JS: The decision to be an electronic band was made the same way we’ve made almost every other decision in our career, which was that it wasn’t made. It just kind of happened. I hate to use the dreaded ‘O’ word – ‘Organically’ – but it just happened kind of lazily. We’re not lazy people, we’re incredibly driven, but at the same time – we choose to make the anti-decision which is not to make one at all and see what happens. Our entire career has been based on that.

I didn’t listen to any electronic music at the time, so I wasn’t particularly well versed in anything like that. As far as I was concerned, I was playing Steely Dan chords over a bunch of dance beats. I was playing soft rock, is what I thought. I don’t think Dan was well versed in the performance of electronic music either. Darren just played what he liked playing, and we just started to do what we did and then it rolled around into being a live electronic thing. At the time when we started, especially listening to our first record, I know for a fact that I had zero knowledge of electronic music, or at least very little. It was limited to The Propellerheads and Daft Punk.
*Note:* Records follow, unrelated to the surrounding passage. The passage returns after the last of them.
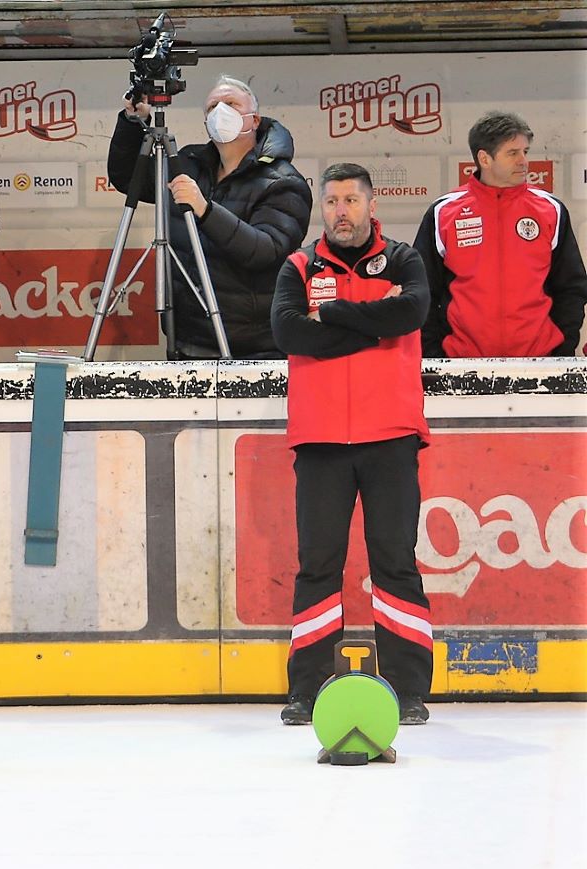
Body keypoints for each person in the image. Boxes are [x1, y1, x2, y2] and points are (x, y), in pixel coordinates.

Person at [270, 163, 434, 727]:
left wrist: (334, 313)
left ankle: (409, 691)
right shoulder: (297, 265)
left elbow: (411, 311)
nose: (341, 210)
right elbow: (290, 332)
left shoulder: (406, 259)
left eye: (350, 200)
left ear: (370, 204)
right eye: (332, 201)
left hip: (390, 436)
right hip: (319, 442)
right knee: (318, 567)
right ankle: (306, 690)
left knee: (395, 564)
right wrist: (374, 325)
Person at [107, 75, 312, 359]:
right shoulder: (188, 165)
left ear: (254, 120)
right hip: (188, 341)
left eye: (230, 104)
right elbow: (129, 178)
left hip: (255, 347)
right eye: (212, 107)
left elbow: (267, 251)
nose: (220, 112)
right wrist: (132, 122)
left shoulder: (283, 182)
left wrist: (206, 210)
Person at [414, 111, 586, 358]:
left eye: (525, 152)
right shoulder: (444, 212)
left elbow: (572, 287)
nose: (523, 161)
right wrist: (435, 352)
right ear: (484, 158)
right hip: (460, 362)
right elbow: (422, 289)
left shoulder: (551, 209)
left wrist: (561, 348)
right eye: (512, 153)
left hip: (540, 362)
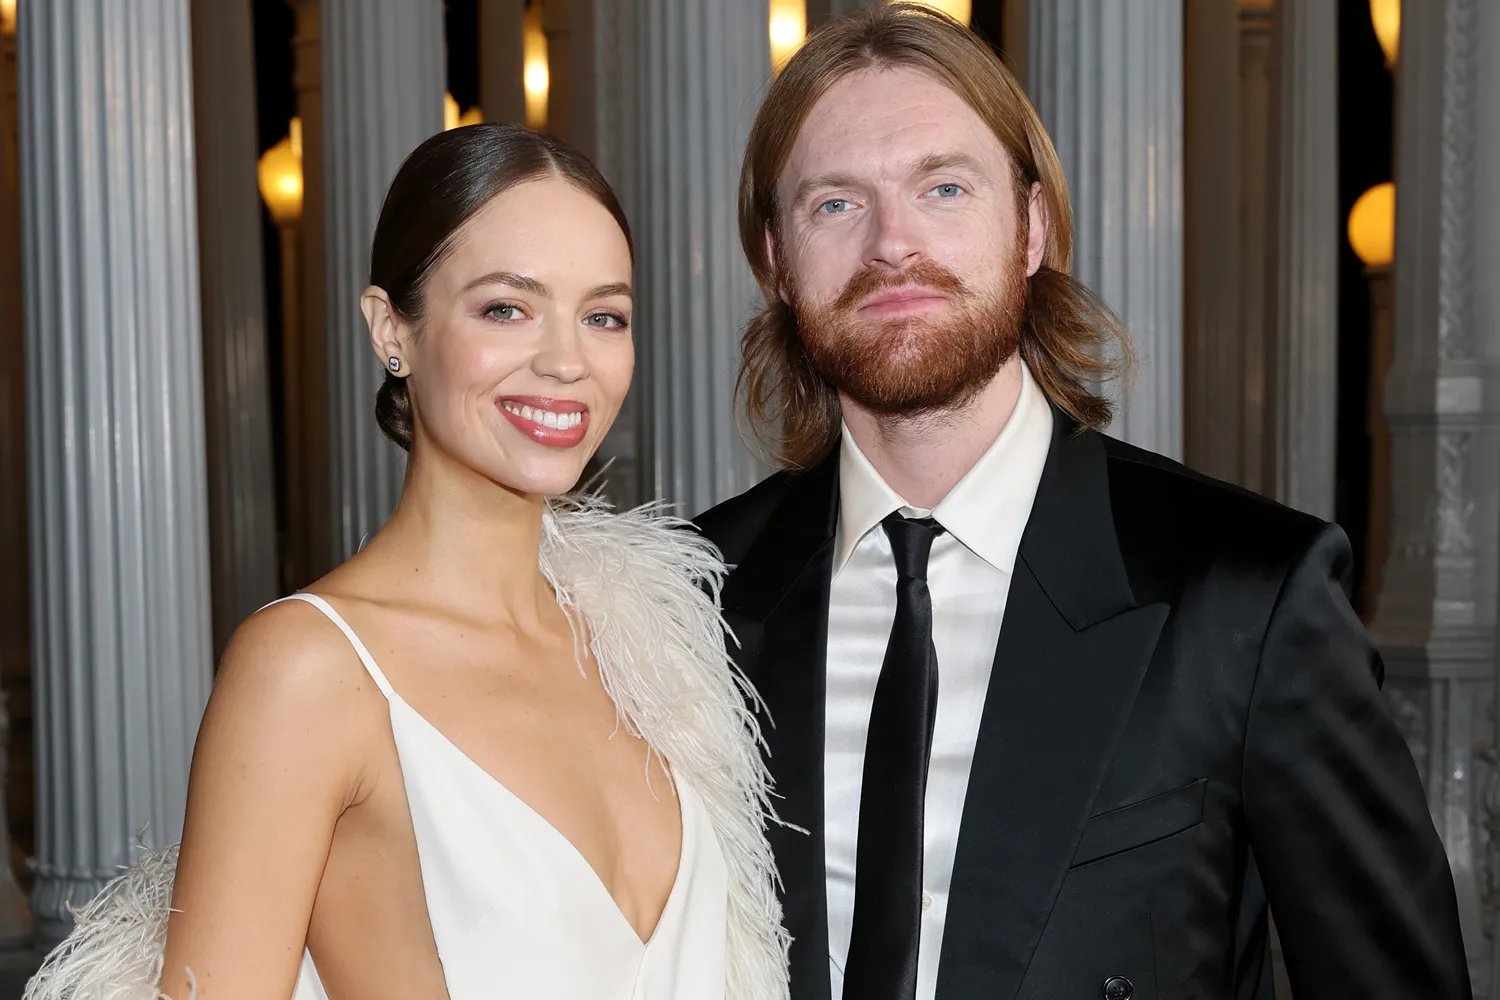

But each one of us managed to find two other bandmates where we could say – “Hey, I’ve got a great idea. Let’s play 30-minute instrumental improvised dance-type pieces and then we’ll go on the road and it will become somewhat popular.” And the other two would go – “Yeah, that’s a great idea!” No one went – “What are you talking about? This is the most foolish thing I’ve ever heard in my life!” They actually said – “Yeah, let’s do it.” So right there, you knew that we were hooked into each other. We were bound.

Conscious or not, the musical formula that Shields and co. had discovered was instantly fruitful. The reception from their early audiences and the band members themselves was encouragingly electric. But unlike most young groups, the trio decided to forego the local and national circuits, immediately setting their sights South of the border. This approach would be a key component of their inevitable success.

JS: We never play Toronto. I don’t know why but we decided at the beginning of our career that we were going to focus more on the United States. That was purely economical and physical. It’s a lot easier to drive nine hours to New York and play eight places in between than it is to drive to Thunder Bay (eighteen hours from Toronto) and have that be your first stop on your Western tour. We’d done it a million times in previous bands and we knew we didn’t like it. At the time we didn’t have a tour bus or any road crew, so we were doing everything. We could go out to Thunder Bay and make three hundred bucks or we could go to State College or Rochester and make three hundred bucks.

So we kind of stopped playing Toronto. We never played it as often, we never focused on it as much. It never became really part of our tours. As a result, one major difference is the size of the crowd. In Philadelphia, we’ll go to the Electric Factory and visit 2,200 of our closest friends at our concert. We’re not doing that in Toronto, it’s like Mod Club (600 capacity). That’s just a conscious decision, one of the few that we made in the band, just a question of logistics.